* _LIST OF TASKS_:
(A) According to "The Suspicion Tax," how many views did the influencer's post claiming a body double receive?
(B) Reproduce a passage from "The Suspicion Tax," beginning at the words "A drag artist" and stopping after the words "is the piece.".

* _SELECTED TEXT_:
+ + + +
The Suspicion Tax
Last week, Jim Carrey accepted an honorary César Award in Paris. He gave the speech entirely in French. He traced his family roots back to a great-great-great-great-grandfather born in Saint-Malo. His daughter, his grandson, and his partner were in the audience. His publicist was there. His friend Michel Gondry was there.
And within hours, the internet decided it wasn’t him.
A drag artist posted photos suggesting he’d impersonated Carrey using prosthetics. Conspiracy accounts declared the real Carrey had been cloned. An influencer’s post claiming body double got 180,000 views. Megan Fox commented asking if it was real. Snopes had to fact-check it. The César Awards organizer issued a formal statement. Carrey’s publicist told TMZ, flatly: “Jim Carrey attended the César Awards, where he accepted his Honorary César Award.”
It was him. It was always him. He’s 64. He looked a little different.
But here’s the part I can’t shake: I saw this story everywhere for days, and even knowing it was almost certainly nonsense, there was a moment where I thought, “But what if?”
That moment is the piece.
+ + + +
(Dataset entries)
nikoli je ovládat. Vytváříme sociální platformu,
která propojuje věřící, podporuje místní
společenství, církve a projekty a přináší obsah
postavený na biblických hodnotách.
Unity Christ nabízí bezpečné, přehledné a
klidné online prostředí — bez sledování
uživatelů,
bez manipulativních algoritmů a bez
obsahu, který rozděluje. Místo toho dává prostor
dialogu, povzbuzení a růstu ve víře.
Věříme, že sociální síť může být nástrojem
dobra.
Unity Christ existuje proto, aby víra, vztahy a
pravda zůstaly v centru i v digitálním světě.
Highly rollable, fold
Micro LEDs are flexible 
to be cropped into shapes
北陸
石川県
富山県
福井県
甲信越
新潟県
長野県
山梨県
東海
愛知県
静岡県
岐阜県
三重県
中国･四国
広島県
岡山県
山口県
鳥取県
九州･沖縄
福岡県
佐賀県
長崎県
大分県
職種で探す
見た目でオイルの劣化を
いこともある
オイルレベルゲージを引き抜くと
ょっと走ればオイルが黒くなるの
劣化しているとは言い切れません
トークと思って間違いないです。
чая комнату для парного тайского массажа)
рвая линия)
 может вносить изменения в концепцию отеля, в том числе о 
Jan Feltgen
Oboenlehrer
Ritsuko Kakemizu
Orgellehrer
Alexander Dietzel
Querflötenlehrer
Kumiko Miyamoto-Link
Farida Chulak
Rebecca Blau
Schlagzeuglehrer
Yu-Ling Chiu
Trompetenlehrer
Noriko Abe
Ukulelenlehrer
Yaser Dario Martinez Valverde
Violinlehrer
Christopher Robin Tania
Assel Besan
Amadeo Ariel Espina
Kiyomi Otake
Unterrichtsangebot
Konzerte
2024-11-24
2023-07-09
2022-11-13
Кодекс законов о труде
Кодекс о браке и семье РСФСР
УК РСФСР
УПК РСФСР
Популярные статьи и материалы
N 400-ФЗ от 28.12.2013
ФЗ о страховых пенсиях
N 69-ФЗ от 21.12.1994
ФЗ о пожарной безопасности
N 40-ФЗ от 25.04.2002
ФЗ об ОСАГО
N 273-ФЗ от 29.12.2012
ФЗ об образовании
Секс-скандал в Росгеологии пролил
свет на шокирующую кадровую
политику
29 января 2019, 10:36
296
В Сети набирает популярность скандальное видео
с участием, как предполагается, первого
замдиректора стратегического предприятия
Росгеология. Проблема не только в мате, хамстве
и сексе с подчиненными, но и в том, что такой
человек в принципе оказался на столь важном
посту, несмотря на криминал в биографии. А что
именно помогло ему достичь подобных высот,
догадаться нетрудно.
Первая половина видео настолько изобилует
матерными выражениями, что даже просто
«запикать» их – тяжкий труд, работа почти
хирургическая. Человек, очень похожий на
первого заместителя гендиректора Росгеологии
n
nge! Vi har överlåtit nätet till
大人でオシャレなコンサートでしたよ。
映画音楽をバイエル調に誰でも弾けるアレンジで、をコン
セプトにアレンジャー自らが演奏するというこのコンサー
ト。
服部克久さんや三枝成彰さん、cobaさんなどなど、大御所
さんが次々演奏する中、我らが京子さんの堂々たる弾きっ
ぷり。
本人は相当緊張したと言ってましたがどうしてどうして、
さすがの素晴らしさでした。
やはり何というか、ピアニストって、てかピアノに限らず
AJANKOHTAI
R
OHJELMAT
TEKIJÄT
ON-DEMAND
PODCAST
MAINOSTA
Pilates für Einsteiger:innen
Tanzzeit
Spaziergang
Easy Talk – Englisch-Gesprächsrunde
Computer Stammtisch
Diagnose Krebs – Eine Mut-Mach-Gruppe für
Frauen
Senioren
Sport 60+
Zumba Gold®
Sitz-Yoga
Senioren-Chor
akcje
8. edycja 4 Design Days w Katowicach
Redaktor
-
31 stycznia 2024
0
+ + + +
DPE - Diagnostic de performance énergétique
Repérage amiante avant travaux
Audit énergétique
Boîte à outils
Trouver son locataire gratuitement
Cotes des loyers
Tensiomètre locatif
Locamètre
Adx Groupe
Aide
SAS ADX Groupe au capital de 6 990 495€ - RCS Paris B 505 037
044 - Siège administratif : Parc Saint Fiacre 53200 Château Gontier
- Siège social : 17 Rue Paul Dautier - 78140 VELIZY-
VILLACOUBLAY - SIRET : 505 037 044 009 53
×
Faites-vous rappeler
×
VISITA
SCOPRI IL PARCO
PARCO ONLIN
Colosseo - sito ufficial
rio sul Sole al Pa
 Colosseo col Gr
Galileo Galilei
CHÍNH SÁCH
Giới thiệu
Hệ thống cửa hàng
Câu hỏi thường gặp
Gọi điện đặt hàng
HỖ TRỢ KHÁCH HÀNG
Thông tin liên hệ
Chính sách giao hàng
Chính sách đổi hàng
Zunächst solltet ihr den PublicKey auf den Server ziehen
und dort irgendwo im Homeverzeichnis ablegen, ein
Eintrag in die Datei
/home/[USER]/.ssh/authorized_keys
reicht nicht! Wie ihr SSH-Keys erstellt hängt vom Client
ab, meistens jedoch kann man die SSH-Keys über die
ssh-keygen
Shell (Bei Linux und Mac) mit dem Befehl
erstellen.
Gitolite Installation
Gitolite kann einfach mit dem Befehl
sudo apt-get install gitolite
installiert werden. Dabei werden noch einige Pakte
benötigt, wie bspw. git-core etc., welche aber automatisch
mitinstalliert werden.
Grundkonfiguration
+ + + +
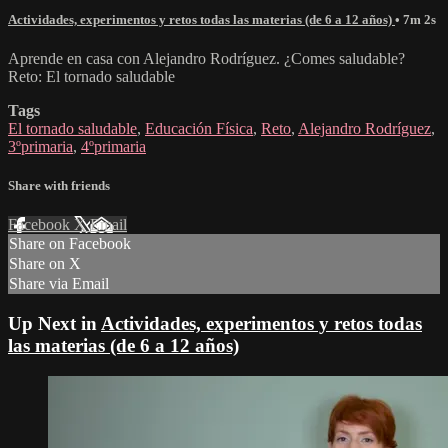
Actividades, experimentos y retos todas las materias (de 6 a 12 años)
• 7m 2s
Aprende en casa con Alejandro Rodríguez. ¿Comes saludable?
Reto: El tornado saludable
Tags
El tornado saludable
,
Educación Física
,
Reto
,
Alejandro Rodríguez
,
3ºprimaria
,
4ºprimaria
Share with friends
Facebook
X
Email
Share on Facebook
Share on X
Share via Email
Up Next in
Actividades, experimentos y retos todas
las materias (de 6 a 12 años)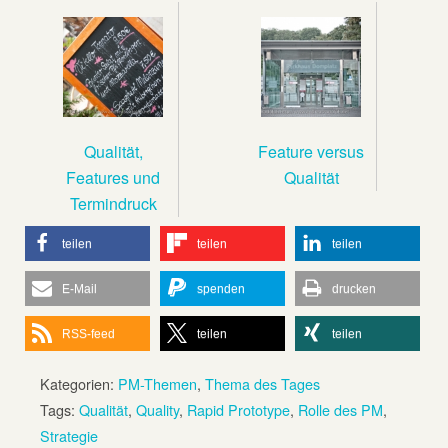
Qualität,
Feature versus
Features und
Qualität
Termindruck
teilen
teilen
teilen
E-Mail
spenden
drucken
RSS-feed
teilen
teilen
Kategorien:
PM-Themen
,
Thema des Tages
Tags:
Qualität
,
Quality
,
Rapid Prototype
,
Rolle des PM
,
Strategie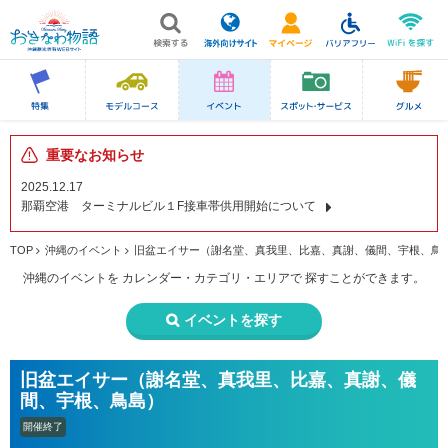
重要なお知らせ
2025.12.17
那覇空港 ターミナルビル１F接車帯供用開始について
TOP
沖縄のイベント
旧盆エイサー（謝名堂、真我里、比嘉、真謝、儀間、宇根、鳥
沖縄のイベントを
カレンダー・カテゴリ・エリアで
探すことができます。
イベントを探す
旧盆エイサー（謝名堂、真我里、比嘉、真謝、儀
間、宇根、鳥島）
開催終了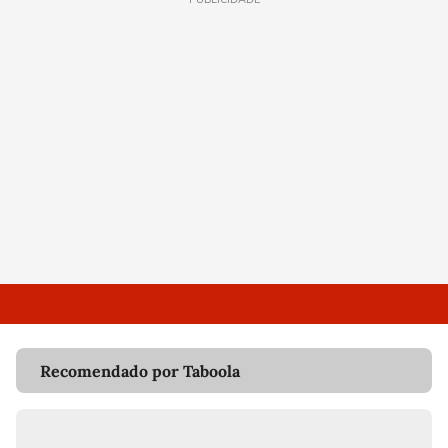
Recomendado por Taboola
+ + + +
* _REPLIES_:
(A) The post got 180,000 views.

(B)
A drag artist posted photos suggesting he’d impersonated Carrey using prosthetics. Conspiracy accounts declared the real Carrey had been cloned. An influencer’s post claiming body double got 180,000 views. Megan Fox commented asking if it was real. Snopes had to fact-check it. The César Awards organizer issued a formal statement. Carrey’s publicist told TMZ, flatly: “Jim Carrey attended the César Awards, where he accepted his Honorary César Award.”
It was him. It was always him. He’s 64. He looked a little different.
But here’s the part I can’t shake: I saw this story everywhere for days, and even knowing it was almost certainly nonsense, there was a moment where I thought, “But what if?”
That moment is the piece.